Local Nielsen ratings snapshot (Tues., July 15, All-Star baseball edition)
07/16/08 09:20 AM
By ED BARK
Going, going, going and finally gone at 12:37 a.m. Wednesday, baseball's 79th annual All-Star game still managed to outscore all competing programming during its four hours and 50 minutes on Fox.
That's not even counting the elongated pre-game show. Pocket calculator technology at unclebarky.com central says that the game itself, which started at 7:47 p.m. Tuesday, averaged 199,719 D-FW homes overall from opening pitch to 15th inning slide across home plate.
Attendance peaked from 8:45 to 9 p.m., with 263,045 homes tuned in. And the game remained on in 126,652 homes when Rangers shortstop Michael Young drove in the winning run with a sacrifice fly.
Let's look at some of the night's other peak All-Star game audiences among viewers of varying ages, beginning with advertiser-craved 18-to-49-year-olds:
18-to-49-year-old men -- 105,190 from 9 to 9:15 p.m.
18-to-49-year-old women -- 53,428 from 9 to 9:15 p.m.
55 years and up -- 161,600 from 8:15 to 8:30 p.m., and 8:45 to 9 p.m.
12-to-17-year-olds -- 48,140 from 10 to 10:15 p.m.

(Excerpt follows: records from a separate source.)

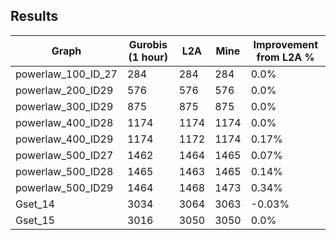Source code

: ## Results

| Graph  | Gurobis (1 hour) | L2A | Mine | Improvement from L2A % |
| ------------- | ------------- | ------------- | ------------- | ------------- | 
| powerlaw_100_ID_27 | 284 | 284 | 284 | 0.0% | 
| powerlaw_200_ID29 | 576 | 576 | 576 | 0.0% | 
| powerlaw_300_ID29 | 875 | 875 | 875 | 0.0% | 
| powerlaw_400_ID28 | 1174 | 1174 | 1174 | 0.0% | 
| powerlaw_400_ID29 | 1174 | 1172 | 1174 | 0.17% | 
| powerlaw_500_ID27 | 1462 | 1464 | 1465 | 0.07% | 
| powerlaw_500_ID28 | 1465 | 1463 | 1465 | 0.14% | 
| powerlaw_500_ID29 | 1464 | 1468 | 1473 | 0.34% | 
| Gset_14 | 3034 | 3064 | 3063 | -0.03% | 
| Gset_15 | 3016 | 3050 | 3050 | 0.0% | 

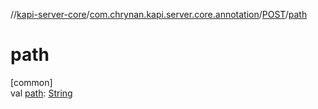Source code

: //[kapi-server-core](../../../index.md)/[com.chrynan.kapi.server.core.annotation](../index.md)/[POST](index.md)/[path](path.md)

# path

[common]\
val [path](path.md): [String](https://kotlinlang.org/api/latest/jvm/stdlib/kotlin/-string/index.html)
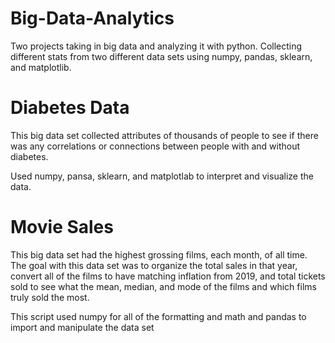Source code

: # Big-Data-Analytics
Two projects taking in big data and analyzing it with python. Collecting different stats from two different data sets using numpy, pandas, sklearn, and matplotlib.

# Diabetes Data
This big data set collected attributes of thousands of people to see if there was any correlations or connections between people with and without diabetes.

Used numpy, pansa, sklearn, and matplotlab to interpret and visualize the data.

# Movie Sales
This big data set had the highest grossing films, each month, of all time. The goal with this data set was to organize the total sales in that year, convert all of the films to have matching inflation from 2019, and total tickets sold to see what the mean, median, and mode of the films and which films truly sold the most.

This script used numpy for all of the formatting and math and pandas to import and manipulate the data set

The All-Star game in fact ran fourth overall in prime-time among 18-to-49-year-old women, for whom NBC's America's Got Talent (80,905 viewers) and ABC's PrimeTime: Family Secrets (74,799 viewers) were the top draws.
Us hairy beasts of the same age group knew better, making the All-Star game our runaway first choice throughout the night and into Wednesday's opening wee hour.
There was a brief lapse, though, between 7 and 8 p.m., when another edition of ABC's fall down/go boom Wipeout lured 67,353 men in the 18-to-49 demo opposite what was mostly the All-Star pre-game buildup (67,118 viewers).
Fox also squeezed in at least 11 promos for its new fall series Fringe, although I may have missed one or two. Just before the midnight hour, play-by-play dude Joe Buck dutifully told viewers, "They have built an all-new world of intrigue and adventure that will blow your mind."
He wasn't talking about the game, but of Fringe, helmed by Lost creator J. J. Abrams. By the time of its Sept. 9th premiere, you're likely to have seen a gazillion or two teases for it.
In the three-way 10 p.m. local news derby, WFAA8 took the gold with 194,848 total homes and also won among 25-to-54-year-olds, the main advertiser target audience for news programming.
NBC5 rose up at 6 a.m. to win in both ratings measurements, with the usually potent WFAA8 barely holding off longtime pipsqueak CBS11 to take the bronzes.
WFAA8 then controlled the 5 and 6 p.m. news competitions, running its streak at the later hour to 17 straight weekdays.